Tripoli, 1 May:
Libya has provided the Organisation for the Prohibition of Chemical Weapons (OPCW) a schedule for the destruction of 13 . . .[restrict]tonnes of chemical weapons stockpiled by the Qaddafi regime. The organization had given Libya a deadline of 29 April to provide it with a detailed plan.
The OPCW has confirmed that it received the plan shortly ahead of the deadline.
Following a visit to Libya by an OPCW team in January to investigate previously undisclosed chemical weapons discovered after the overthrow of the Qaddafi regime, Libya was give the April deadline to disclose how it would deal with the stockpile. The newly discovered chemicals consist of unweaponised sulphur mustard agent and chemical munitions, mainly artillery shells.
They are held at a depot in the Rowagha in central Libya along with sulfur mustard and other related chemicals used in the making of mustard gas which were declared by the Qaddafi regime when Libya joined the OPCW in 2004.
At the time it said it had of 25 tonnes of mustard agent, 1,400 tonnes of precursor chemicals and more than 3,500 unfilled aerial bombs for use with sulphur mustard gas.

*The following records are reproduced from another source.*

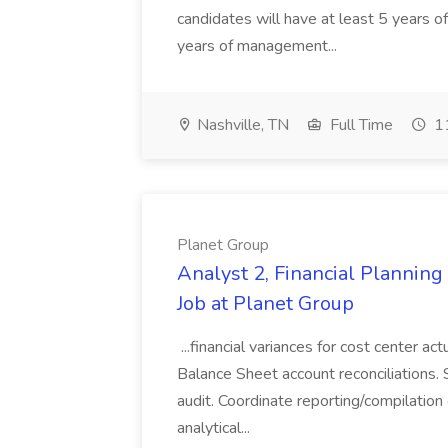
candidates will have at least 5 years of
years of management...
Nashville, TN
Full Time
11
Planet Group
Analyst 2, Financial Plannin
Job at Planet Group
...financial variances for cost center 
Balance Sheet account reconciliations. 
audit. Coordinate reporting/compilation
analytical...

Libya had three chemical weapons production facilities.
According to the OPCW, the Qadafi regime destroyed about 54 percent of the declared sulfur mustard and about 40 percent of the precursor chemical before operations stopped in Rowagha at the beginning of last year, before the revolution started when the destruction facility malfunctioned. With the revolution staff then left the site.

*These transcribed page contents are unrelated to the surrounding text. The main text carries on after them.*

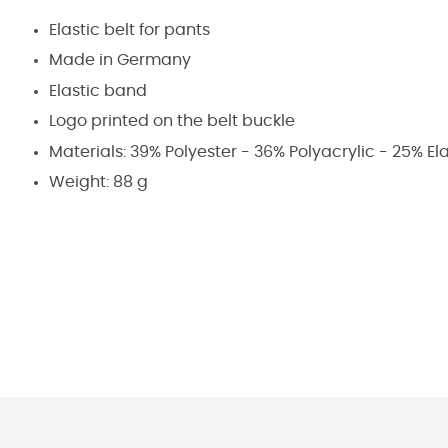
Elastic belt for pants
Made in Germany
Elastic band
Logo printed on the belt buckle
Materials: 39% Polyester - 36% Polyacrylic - 25% E
Weight: 88 g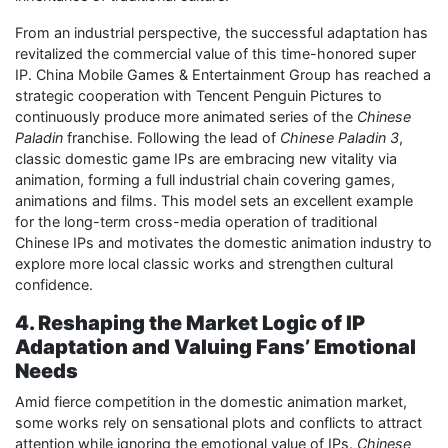
From an industrial perspective, the successful adaptation has
revitalized the commercial value of this time-honored super
IP. China Mobile Games & Entertainment Group has reached a
strategic cooperation with Tencent Penguin Pictures to
continuously produce more animated series of the
Chinese
Paladin
franchise. Following the lead of
Chinese Paladin 3
,
classic domestic game IPs are embracing new vitality via
animation, forming a full industrial chain covering games,
animations and films. This model sets an excellent example
for the long-term cross-media operation of traditional
Chinese IPs and motivates the domestic animation industry to
explore more local classic works and strengthen cultural
confidence.
4. Reshaping the Market Logic of IP
Adaptation and Valuing Fans’ Emotional
Needs
Amid fierce competition in the domestic animation market,
some works rely on sensational plots and conflicts to attract
attention while ignoring the emotional value of IPs.
Chinese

The facility is now fully functional again but chemicals are not yet being destroyed.
Also at the depot are quantities of other weapons awaiting destruction taken there since the revolution.

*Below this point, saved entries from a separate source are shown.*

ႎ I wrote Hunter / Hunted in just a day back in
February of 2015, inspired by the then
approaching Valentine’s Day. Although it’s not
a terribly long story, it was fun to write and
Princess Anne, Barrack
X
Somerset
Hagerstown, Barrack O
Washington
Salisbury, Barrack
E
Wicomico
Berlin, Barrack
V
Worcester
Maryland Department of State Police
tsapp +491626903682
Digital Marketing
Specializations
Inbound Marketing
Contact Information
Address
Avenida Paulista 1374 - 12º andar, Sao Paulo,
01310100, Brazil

Libya’s plans on the destruction of the chemical weapons will now be reviewed by the OPCW’s executive council. No date has been released as to when the destruction will take place, but the OPCW believes it will occur with the next six months. The destruction has to be verified by OPCW inspectors and so far there is no accommodation for them on site.
There is also concern about the security of the Rowagha site.
Last week it was announced that Canada was giving the OPCW €4.5m to help the destruction of Libyan chemical weapons. It is the biggest donation in the organisation’s history.